Social - Informations professionnelles
12/02/2018
Au sommaire de la Jurisprudence sociale Lamy n° 447 du 9 février 2018 : la rupture du contrat de travail et logement de fonction ; l’égalité de traitement ; l’inaptitude non professionnelle ; le licenciement disciplinaire ; la responsabilité du salarié en cas de harcèlement ; la combinaison des délais de consultation CE/CHSCT ; et la jurisprudence des conventions collectives.
Impact de la rupture du contrat de travail sur le logement de fonction : quand l’employeur devient également propriétaire
La fourniture d’un logement de fonction constitue une particularité dans le paysage du droit social en ce que l’employeur devient alors également le propriétaire du salarié et ce dernier son locataire.
Se superposent dès lors des relations distinctes pouvant induire des situations paradoxales au regard des réglementations spécifiques applicables.
Le législateur a ainsi identifié des solutions pratiques permettant, tout en assurant une certaine sécurité au salarié/locataire en matière de maintien dans son logement de garantir à l’employeur/propriétaire la possibilité de récupérer son bien dans un délai limité afin d’en disposer librement en cas de rupture du contrat de travail.

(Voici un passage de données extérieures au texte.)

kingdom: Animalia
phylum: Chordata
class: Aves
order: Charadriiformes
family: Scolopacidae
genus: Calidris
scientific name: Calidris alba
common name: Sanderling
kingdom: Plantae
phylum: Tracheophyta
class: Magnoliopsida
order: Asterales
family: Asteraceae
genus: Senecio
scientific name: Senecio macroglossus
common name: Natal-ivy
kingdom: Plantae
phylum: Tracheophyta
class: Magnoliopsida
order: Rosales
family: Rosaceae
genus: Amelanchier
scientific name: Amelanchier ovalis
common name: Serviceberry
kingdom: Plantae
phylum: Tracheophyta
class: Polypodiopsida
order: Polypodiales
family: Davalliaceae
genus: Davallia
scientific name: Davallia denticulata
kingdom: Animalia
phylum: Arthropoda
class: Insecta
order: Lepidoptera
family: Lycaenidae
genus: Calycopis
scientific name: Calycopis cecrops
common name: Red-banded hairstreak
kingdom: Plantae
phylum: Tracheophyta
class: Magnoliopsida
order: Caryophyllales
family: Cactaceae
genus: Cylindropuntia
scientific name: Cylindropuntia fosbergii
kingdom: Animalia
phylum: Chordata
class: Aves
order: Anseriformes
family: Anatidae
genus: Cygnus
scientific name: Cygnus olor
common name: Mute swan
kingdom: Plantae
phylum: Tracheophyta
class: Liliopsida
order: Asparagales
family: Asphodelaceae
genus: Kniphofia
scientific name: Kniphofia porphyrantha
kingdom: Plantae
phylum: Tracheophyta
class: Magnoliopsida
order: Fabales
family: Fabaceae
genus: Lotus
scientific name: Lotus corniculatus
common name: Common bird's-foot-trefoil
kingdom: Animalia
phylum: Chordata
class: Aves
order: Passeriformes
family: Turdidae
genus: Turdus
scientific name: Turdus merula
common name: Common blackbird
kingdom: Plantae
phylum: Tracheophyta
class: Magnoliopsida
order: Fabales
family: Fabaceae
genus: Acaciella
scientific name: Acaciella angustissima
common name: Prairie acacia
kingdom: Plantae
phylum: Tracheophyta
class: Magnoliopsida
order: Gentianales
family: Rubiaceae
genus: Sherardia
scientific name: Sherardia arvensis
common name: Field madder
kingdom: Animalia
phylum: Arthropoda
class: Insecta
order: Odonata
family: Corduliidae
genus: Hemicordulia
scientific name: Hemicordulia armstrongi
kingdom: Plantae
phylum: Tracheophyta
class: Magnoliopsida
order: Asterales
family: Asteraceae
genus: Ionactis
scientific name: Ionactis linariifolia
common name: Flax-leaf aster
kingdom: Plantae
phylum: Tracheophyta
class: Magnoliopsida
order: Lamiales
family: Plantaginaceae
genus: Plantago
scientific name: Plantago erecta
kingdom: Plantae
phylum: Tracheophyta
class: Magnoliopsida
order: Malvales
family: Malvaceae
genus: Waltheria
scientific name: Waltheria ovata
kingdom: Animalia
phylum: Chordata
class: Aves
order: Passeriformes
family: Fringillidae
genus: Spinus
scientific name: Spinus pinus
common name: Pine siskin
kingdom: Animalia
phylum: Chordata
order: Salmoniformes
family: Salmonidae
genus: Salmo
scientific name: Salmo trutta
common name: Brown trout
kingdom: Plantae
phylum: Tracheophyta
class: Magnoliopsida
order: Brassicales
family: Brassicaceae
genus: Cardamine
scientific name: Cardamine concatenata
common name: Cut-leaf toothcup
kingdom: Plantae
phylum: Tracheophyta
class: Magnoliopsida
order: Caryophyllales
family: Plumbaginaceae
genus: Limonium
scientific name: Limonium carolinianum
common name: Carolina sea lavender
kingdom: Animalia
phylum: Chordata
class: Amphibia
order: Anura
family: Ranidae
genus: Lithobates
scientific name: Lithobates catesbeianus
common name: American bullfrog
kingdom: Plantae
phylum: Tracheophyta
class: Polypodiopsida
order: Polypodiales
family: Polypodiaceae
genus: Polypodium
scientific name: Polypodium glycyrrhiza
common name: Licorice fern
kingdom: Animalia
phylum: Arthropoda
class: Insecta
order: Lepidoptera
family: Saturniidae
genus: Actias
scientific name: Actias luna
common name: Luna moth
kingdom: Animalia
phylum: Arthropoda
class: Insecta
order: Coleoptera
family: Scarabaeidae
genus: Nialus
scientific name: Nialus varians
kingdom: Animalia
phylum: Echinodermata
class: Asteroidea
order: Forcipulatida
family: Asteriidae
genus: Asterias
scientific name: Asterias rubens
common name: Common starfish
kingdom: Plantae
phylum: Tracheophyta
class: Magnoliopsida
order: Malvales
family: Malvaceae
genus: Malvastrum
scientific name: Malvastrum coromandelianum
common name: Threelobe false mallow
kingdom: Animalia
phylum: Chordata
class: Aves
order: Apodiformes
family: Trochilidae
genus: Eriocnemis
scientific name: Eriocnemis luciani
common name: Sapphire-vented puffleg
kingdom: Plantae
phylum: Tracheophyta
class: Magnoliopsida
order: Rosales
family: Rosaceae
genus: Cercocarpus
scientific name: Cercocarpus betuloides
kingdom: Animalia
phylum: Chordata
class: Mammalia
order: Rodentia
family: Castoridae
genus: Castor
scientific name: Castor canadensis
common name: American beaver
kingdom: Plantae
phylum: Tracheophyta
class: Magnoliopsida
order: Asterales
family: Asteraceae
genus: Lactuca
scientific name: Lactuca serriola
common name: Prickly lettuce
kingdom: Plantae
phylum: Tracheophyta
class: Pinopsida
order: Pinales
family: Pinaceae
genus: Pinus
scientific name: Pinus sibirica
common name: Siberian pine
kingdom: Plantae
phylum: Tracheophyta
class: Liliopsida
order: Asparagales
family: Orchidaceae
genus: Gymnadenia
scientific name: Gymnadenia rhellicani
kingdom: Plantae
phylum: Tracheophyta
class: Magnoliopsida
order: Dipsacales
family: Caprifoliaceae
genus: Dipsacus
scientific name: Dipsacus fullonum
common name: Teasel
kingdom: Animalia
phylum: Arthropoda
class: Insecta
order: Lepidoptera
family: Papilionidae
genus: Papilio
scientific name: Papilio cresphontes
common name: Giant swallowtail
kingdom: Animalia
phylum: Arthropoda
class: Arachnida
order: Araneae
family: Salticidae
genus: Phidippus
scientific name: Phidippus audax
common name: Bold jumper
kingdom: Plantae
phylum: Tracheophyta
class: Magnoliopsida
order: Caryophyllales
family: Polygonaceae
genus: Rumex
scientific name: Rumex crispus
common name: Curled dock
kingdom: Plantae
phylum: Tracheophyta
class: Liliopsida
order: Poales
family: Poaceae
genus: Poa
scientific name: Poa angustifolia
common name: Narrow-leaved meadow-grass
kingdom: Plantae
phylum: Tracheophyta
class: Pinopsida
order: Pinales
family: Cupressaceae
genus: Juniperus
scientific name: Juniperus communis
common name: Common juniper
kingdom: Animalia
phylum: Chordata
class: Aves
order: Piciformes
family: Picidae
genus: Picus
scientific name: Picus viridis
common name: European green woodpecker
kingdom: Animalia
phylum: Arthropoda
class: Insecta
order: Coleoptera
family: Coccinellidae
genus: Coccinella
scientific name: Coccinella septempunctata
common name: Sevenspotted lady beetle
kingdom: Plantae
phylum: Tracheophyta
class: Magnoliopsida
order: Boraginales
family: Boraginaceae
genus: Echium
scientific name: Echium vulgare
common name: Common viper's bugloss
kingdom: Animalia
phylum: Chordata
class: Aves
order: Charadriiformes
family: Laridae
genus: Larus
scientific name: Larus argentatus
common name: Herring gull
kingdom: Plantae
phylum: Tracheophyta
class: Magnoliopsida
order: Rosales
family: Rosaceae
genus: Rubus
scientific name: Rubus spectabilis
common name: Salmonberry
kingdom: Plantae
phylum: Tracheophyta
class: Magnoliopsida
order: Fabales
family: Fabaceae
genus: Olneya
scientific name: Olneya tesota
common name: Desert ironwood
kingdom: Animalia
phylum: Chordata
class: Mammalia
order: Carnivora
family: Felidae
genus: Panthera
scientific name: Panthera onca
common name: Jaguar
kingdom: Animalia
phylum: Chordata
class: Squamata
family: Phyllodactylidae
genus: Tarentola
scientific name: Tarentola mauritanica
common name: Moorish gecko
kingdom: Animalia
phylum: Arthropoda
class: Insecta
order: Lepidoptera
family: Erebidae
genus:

Auteurs : Caroline Mo, Avocat Colbert Avocats, Maxime Coulon, Avocat Colbert Avocats

Date d’embauche : motif légitime de différence de traitement en matière salariale ?
Constitue un élément objectif pertinent propre à justifier la différence de traitement entre les salariés engagés antérieurement à l’entrée en vigueur d’un accord collectif et ceux engagés postérieurement, et découlant du maintien, pour les premiers, des dispositions de leur contrat de travail.
Le principe d’égalité de traitement ne fait pas obstacle à ce que les salariés embauchés postérieurement à l’entrée en vigueur d’un nouveau barème conventionnel soient appelés dans l’avenir à avoir une évolution de carrière plus rapide dès lors qu’ils ne bénéficient à aucun moment d’une rémunération plus élevée que celle des salariés embauchés antérieurement.

Auteur : Jean-Philippe Lhernould, Professeur à la faculté de droit et des sciences sociales Université de Poitiers

Inaptitude non professionnelle : indemnité de préavis due au salarié en cas de non-respect de l’obligation de reclassement
En application de l’article L. 1226-4 du Code du travail, aucune indemnité compensatrice de préavis n’est due en cas d’inaptitude d’origine non professionnelle. Toutefois, lorsque le licenciement du salarié, déclaré inapte à son poste, est dépourvu de cause réelle et sérieuse en raison du manquement de l’employeur à son obligation de reclassement, le salarié a droit à une indemnité compensatrice de préavis.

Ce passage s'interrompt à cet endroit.